The intervention group ate 2 muffins and 1 slice of bread daily containing ground flaxseed (30 g flaxseed total). The control group ate muffins and bread substituted with whole-wheat flour. MAIN OUTCOME AND MEASURE Attributable change in fasting lipid profile. RESULTS Dietary flaxseed supplementation resulted in an attributable decrease of -7.35 mg/dL (-0.19 mmol/L) in high-density lipoprotein cholesterol (95% CI, -3.09 to -11.60 mg/dL[-0.08 to -0.30 mmol/L]; relative: -15%, 95% CI, -24% to -6%; P = .001), an increase of 29.23 mg/dL (+0.33 mmol/L) in triglycerides (95% CI, 4.43 to 53.14 mg/dL [+0.05 to +0.60 mmol/L]; relative: +26%, 95% CI, +4% to +48%; P = .02), and an increase of +4.88 g/d in dietary polyunsaturated fat intake (95% CI, +0.22 to +9.53; relative: +76%, 95% CI, +3% to +148%; P = .04). Flaxseed had no attributable effects on total cholesterol (-8.51 mg/dL [-0.22 mmol/L]; 95% CI, -21.66 to 4.25 mg/dL [-0.56 to +0.11 mmol/L]; relative: -4%, 95% CI, -10% to +2%; P = .20), low-density lipoprotein cholesterol (-6.96 mg/dL [-0.18 mmol/L]; 95% CI, -16.63 to 2.71 mg/dL [-0.43 to +0.07 mmol/L]; relative: -5%, 95% CI, -12% to +2%; P = .15), body mass index z score (+0.002; 95% CI, -0.147 to +0.150; relative: +0%, 95% CI, -12% to +12%; P = .30), or total caloric intake (+117 kcal; 95% CI, -243 to +479; relative: +8%, 95% CI, -17% to +33%; P = .52). An attributable change in total and low-density lipoprotein cholesterol failed to exclude a potential benefit of flaxseed supplementation based on a prespecified minimum clinically important reduction of 10%. No concerns were noted regarding safety.
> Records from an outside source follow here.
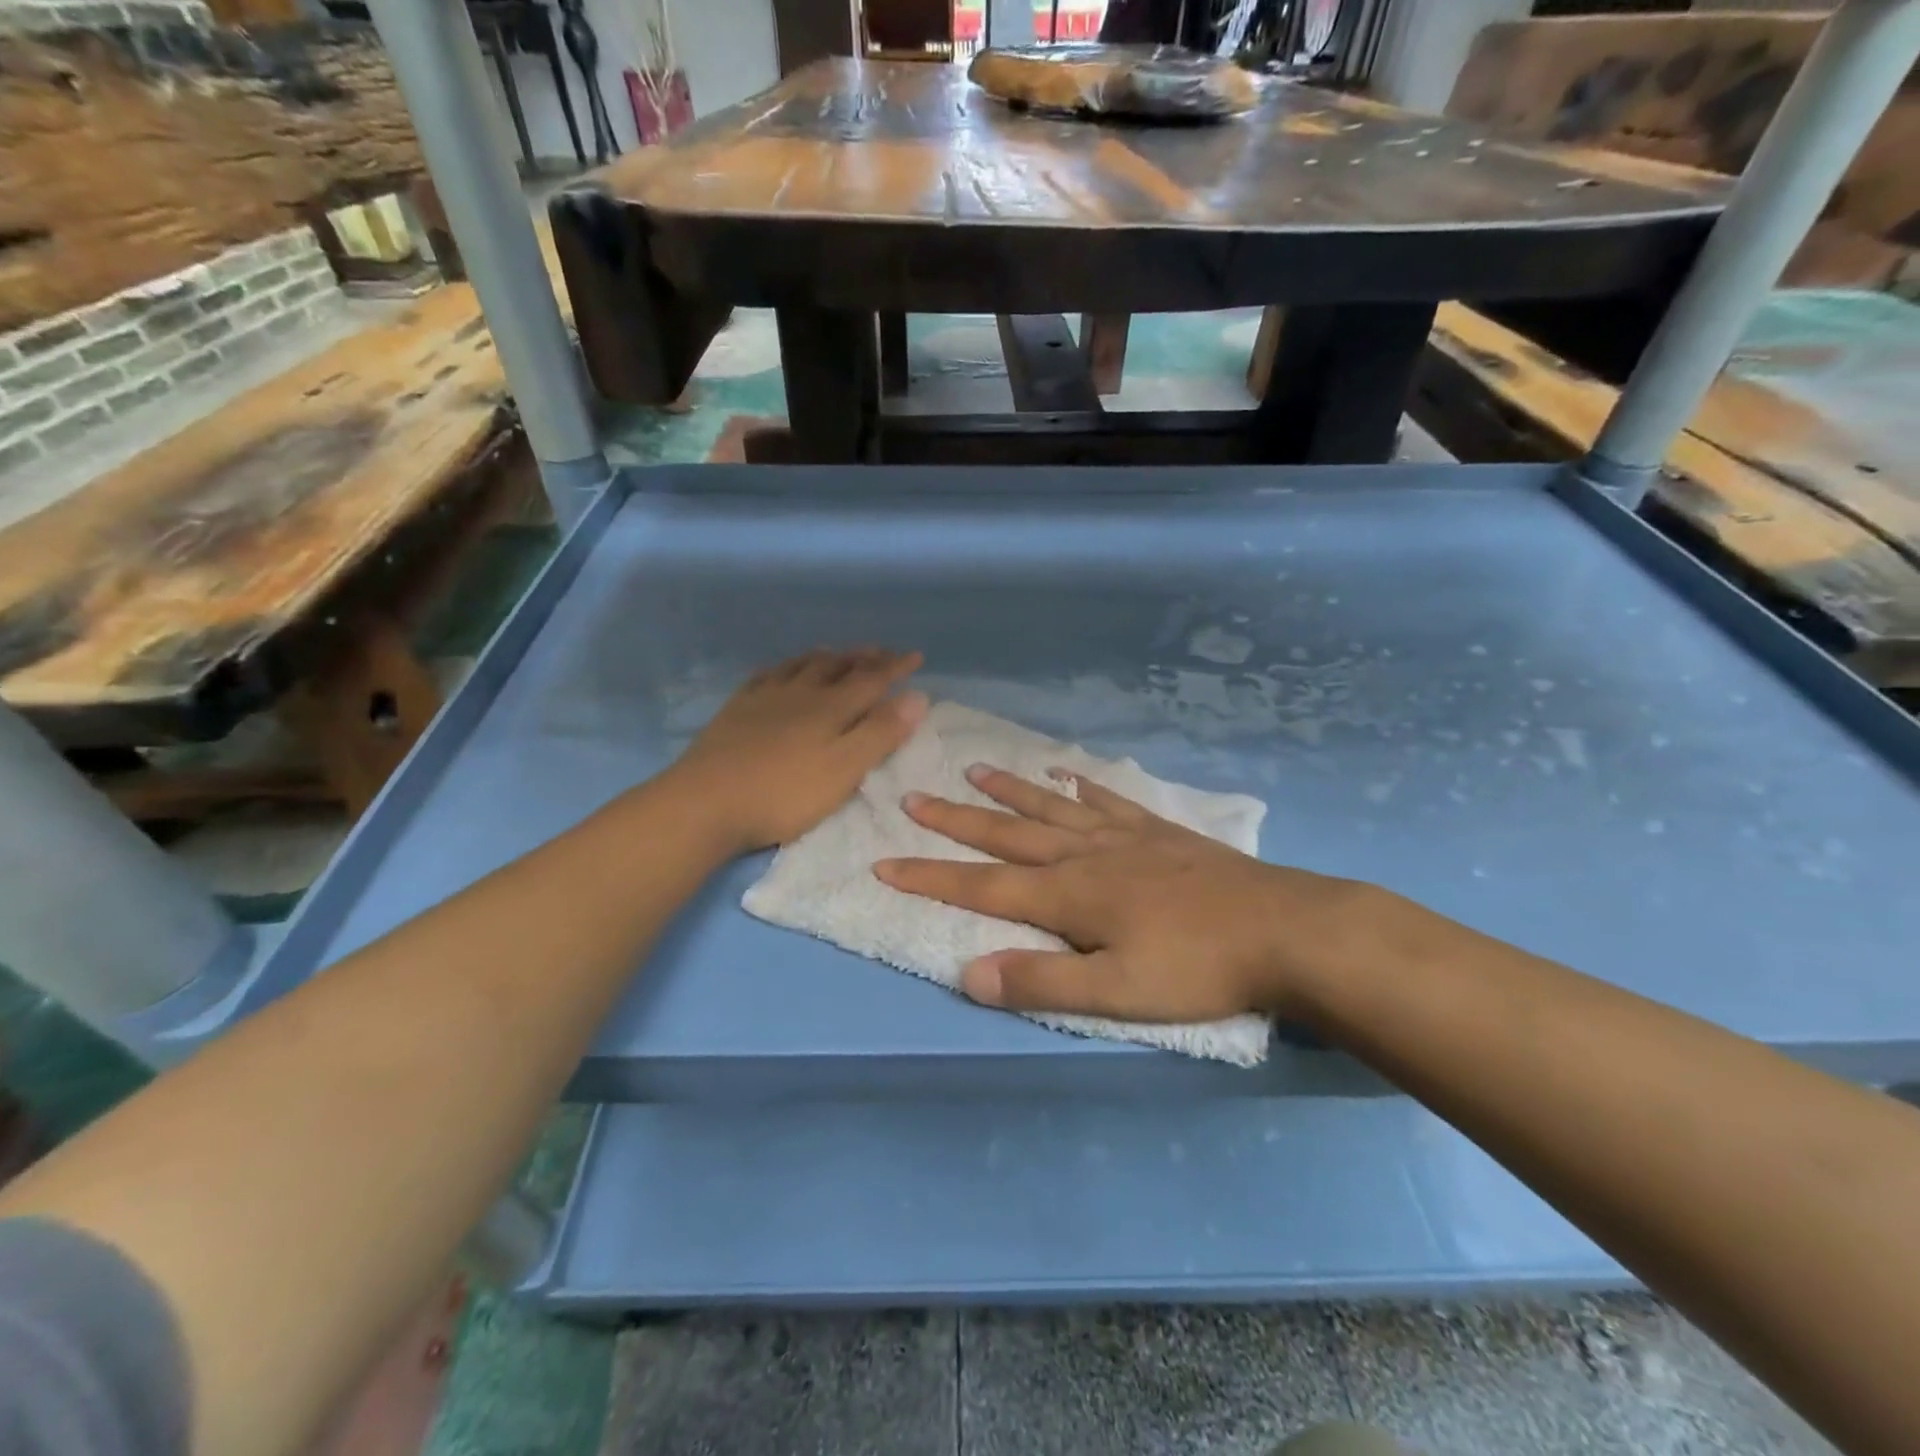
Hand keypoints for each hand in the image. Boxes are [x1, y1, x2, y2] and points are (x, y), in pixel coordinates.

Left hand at [671, 649, 926, 852]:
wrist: (706, 801)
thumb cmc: (784, 793)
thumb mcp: (844, 769)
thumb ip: (881, 733)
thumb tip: (917, 696)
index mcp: (831, 708)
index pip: (872, 680)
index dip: (896, 668)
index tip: (916, 656)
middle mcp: (800, 693)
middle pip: (837, 667)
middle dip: (863, 658)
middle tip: (880, 651)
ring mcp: (764, 699)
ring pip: (801, 666)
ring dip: (826, 657)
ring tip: (837, 652)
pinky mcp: (736, 711)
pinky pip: (765, 676)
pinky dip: (783, 667)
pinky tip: (780, 670)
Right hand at [875, 767, 1378, 1020]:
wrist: (1285, 930)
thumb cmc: (1198, 968)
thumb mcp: (1118, 992)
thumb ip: (1042, 981)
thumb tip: (967, 974)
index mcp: (1069, 894)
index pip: (982, 886)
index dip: (929, 877)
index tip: (884, 864)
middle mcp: (1085, 854)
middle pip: (1007, 834)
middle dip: (955, 819)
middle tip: (913, 797)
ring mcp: (1123, 836)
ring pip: (1051, 807)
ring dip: (1010, 790)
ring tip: (975, 769)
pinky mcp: (1158, 831)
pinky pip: (1107, 800)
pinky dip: (1081, 787)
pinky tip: (1068, 776)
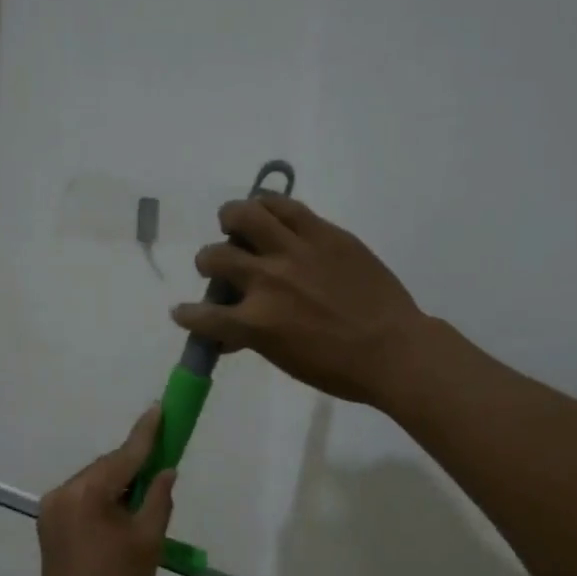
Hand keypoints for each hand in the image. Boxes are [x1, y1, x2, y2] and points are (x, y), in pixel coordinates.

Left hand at [37, 408, 175, 575]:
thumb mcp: (148, 541)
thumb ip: (159, 499)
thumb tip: (165, 472)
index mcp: (88, 493)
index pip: (124, 456)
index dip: (146, 433)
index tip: (160, 408)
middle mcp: (64, 492)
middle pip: (106, 468)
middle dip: (133, 466)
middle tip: (161, 467)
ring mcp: (52, 509)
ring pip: (93, 484)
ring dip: (118, 485)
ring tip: (143, 500)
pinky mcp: (49, 526)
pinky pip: (82, 500)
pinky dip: (103, 500)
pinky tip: (120, 515)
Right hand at [172, 196, 427, 406]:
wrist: (393, 349)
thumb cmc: (337, 368)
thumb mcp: (284, 359)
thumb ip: (251, 338)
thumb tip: (229, 334)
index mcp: (255, 322)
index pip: (203, 316)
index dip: (187, 315)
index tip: (183, 312)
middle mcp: (267, 281)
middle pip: (216, 258)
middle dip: (207, 264)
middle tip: (217, 266)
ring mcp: (295, 252)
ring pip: (244, 215)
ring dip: (230, 219)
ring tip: (234, 224)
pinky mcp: (324, 233)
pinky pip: (286, 207)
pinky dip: (268, 206)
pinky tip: (267, 213)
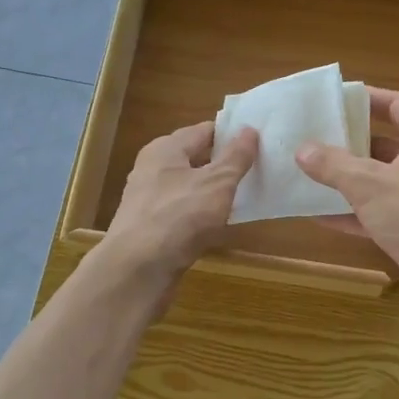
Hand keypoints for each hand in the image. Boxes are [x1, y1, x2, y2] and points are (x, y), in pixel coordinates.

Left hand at [102, 120, 258, 280]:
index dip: (231, 134)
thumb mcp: (217, 183)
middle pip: (195, 158)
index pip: (204, 130)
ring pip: (189, 188)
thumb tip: (250, 130)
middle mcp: (153, 169)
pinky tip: (221, 225)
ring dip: (214, 191)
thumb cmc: (180, 216)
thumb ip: (236, 157)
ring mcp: (150, 200)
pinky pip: (184, 213)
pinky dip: (202, 215)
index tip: (259, 140)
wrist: (139, 269)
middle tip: (259, 168)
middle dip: (224, 163)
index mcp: (165, 149)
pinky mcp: (151, 228)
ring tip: (246, 196)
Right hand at [295, 88, 398, 331]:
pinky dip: (355, 214)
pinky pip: (382, 215)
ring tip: (310, 175)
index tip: (336, 99)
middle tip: (314, 139)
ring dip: (350, 181)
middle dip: (352, 143)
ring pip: (383, 182)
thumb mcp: (368, 183)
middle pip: (388, 144)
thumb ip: (333, 164)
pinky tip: (321, 216)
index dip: (369, 99)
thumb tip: (303, 149)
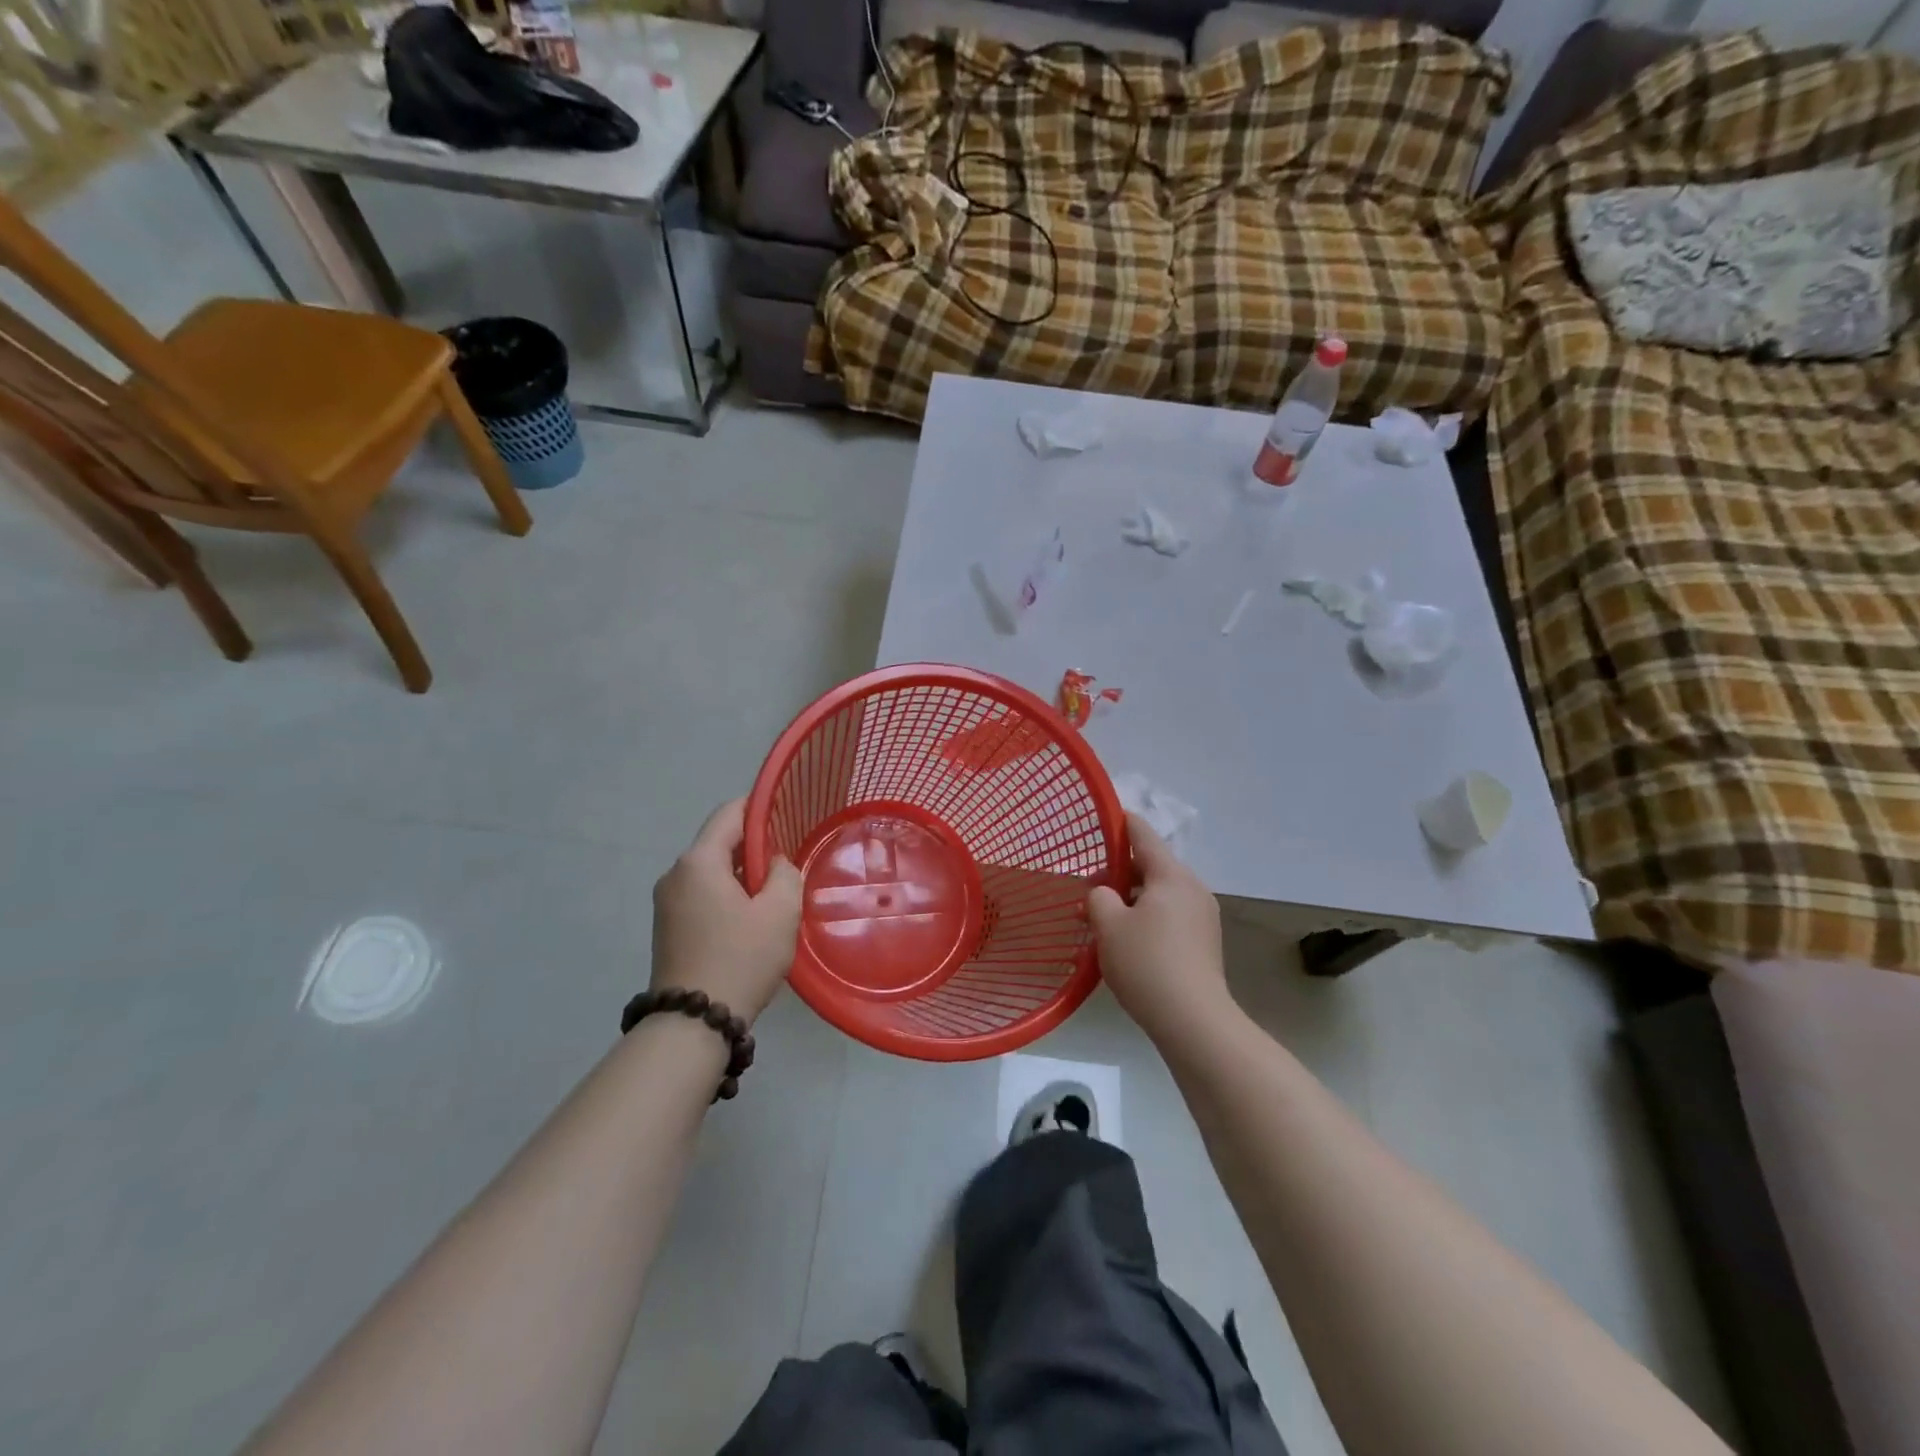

CONCLUSIONS AND RELEVANCE:

The use of dietary flaxseed supplementation, while safe, was associated with adverse changes in the lipid profile of children with hypercholesterolemia, although a potential benefit of low-density lipoprotein cholesterol lowering could not be excluded. The use of flaxseed supplementation in children with hypercholesterolemia might not be a viable option for lipid management in this population. TRIAL REGISTRATION clinicaltrials.gov Identifier: NCT01007344.